The Obama camp has recently updated its list of conservation and environmental leaders supporting Obama. Some familiar names here -- Bill McKibben, Dennis Hayes, Paul Winter, Randy Hayes, Jessica Matthews, Edward Norton -- along with a lot more who are not so well known, but who are stellar leaders from government, non-profits, academia, the media, etc.
Apart from climate, renewable energy, and "green jobs" statements, we haven't heard a lot from any of the candidates about the broad range of conservation concerns and opportunities we face. We don't hear a lot about what they will do with the national forests, or how they will restore scientific integrity to the government agencies, or how they will work to make the Farm Bill more effective in conserving our private lands, or how we are going to deal with the deteriorating health of our oceans and marine fisheries.
This is too bad, because it is an exciting time in the conservation/environmental arena. But the creative energy I see is not there in the offices of D.C. environmental organizations. It's out in the towns and counties, urban neighborhoods, farms, ranches, watersheds, river basins...where local people are finding new ways to address issues by ditching old prejudices and crossing traditional ideological boundary lines.
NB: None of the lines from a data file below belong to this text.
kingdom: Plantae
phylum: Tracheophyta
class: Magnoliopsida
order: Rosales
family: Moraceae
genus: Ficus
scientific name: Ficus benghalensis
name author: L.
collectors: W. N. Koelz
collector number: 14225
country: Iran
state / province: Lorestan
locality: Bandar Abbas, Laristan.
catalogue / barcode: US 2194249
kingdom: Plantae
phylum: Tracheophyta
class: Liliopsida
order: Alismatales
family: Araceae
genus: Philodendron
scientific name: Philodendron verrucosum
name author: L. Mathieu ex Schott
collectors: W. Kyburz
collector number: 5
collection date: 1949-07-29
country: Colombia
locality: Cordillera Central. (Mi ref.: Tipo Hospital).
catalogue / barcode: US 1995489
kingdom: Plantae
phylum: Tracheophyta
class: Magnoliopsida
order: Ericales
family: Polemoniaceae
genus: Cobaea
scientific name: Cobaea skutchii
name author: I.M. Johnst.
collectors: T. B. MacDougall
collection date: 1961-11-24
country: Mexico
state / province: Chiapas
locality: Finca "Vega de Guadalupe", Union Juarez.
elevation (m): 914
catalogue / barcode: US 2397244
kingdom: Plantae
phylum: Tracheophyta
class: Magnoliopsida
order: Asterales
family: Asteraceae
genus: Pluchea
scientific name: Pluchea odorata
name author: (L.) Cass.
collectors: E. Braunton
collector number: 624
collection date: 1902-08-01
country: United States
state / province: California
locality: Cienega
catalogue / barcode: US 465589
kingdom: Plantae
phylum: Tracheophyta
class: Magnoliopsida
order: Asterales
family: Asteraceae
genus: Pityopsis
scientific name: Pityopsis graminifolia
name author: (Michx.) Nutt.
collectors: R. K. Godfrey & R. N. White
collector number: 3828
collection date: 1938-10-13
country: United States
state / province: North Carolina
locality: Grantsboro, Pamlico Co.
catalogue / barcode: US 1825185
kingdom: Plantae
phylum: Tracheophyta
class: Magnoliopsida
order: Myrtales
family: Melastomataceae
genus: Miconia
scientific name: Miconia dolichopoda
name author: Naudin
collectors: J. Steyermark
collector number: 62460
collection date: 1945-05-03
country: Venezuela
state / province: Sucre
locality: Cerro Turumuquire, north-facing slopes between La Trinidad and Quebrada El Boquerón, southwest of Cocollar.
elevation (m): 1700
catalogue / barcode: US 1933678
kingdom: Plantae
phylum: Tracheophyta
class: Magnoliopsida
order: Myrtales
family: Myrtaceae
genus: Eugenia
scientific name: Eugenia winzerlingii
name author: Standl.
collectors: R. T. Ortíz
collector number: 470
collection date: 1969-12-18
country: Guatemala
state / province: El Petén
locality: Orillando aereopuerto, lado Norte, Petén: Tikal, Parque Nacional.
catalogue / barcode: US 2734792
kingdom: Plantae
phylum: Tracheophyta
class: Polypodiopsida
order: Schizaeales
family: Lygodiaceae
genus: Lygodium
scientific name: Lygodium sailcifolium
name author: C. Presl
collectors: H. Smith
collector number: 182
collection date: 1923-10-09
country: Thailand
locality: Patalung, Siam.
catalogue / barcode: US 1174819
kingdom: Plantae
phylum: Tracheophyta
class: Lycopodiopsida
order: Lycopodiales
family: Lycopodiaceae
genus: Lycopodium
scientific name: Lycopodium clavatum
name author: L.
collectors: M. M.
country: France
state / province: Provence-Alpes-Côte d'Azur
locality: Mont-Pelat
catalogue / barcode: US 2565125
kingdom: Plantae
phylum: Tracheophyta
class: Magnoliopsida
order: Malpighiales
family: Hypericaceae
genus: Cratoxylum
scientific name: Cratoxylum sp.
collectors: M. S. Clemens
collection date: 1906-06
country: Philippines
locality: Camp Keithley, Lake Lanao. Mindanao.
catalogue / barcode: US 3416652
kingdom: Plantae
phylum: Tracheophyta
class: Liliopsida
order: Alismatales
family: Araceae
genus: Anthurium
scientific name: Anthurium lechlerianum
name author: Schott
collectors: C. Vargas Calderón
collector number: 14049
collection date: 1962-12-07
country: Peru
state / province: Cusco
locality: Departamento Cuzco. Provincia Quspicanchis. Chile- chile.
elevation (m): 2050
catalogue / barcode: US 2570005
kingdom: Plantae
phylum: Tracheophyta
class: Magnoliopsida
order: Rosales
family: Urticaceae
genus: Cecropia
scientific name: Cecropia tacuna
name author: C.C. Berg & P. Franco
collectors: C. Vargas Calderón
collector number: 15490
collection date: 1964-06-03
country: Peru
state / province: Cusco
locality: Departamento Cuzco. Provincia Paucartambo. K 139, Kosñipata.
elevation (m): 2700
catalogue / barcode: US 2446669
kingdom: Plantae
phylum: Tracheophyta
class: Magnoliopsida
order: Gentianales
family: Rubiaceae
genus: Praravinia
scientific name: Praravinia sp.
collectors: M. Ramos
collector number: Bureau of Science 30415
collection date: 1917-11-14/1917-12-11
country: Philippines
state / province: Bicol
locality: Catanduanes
It's there in the burgeoning local/organic food and land trusts movements... in the green building and design movement... in the local municipalities (and not just hip coastal ones) that are committing themselves to sustainability principles... in schools that are realizing the need to provide healthy food to kids and get them off their e-devices now and then, and reconnected to the world around them... in the way awareness of energy issues, peak oil, and climate change have reached into everyday discussions... in the rising up of new constituencies (from evangelicals to sportsmen, urban gardeners to ranchers) who do not fall for the shopworn "liberal treehugger vs. conservative anti-environmentalist" stereotypes.
Paul Hawken tries to capture this in his new book Blessed Unrest: How the Largest Movement in the World Came into Being and Why No One Saw It Coming. I'm an Obama supporter, so I see a lot of resonance between this decentralized movement and Obama's mission of overcoming traditional ideological divides, getting young people involved in building the future, and empowering communities. I am especially hopeful that Obama, with his background in Chicago and the Illinois legislature, understands the need to overcome the rural-urban divide (i.e., the REAL red-blue divide) by bringing people together around issues of healthy food, the sustainability of our ag lands and waters, the need for open space and healthy air.... all the things that connect us.
I have had problems with some of Obama's positions (can you say ethanol?). But I feel that he will help to unleash this latent creative energy, motivate the younger generation, respect the role of science in making policy, and bring people together in a way that is absolutely necessary if we are to overcome the challenges, and grab the opportunities that are before us.
President Theodore Roosevelt (who, by the way, was T.R. II) gets the last word(s):
"The conservation of natural resources is the fundamental problem. Unless we solve that problem it will avail us little to solve all others."
"This country will not be a permanently good place for any of us to live in unless we make it a reasonably good place for all of us to live in."
"We do not intend that our natural resources shall be exploited by the few against the interests of the many... Our aim is to preserve our natural resources for the public as a whole, for the average man and the average woman who make up the body of the American people."
"We are not building this country of ours for a day. It is to last through the ages."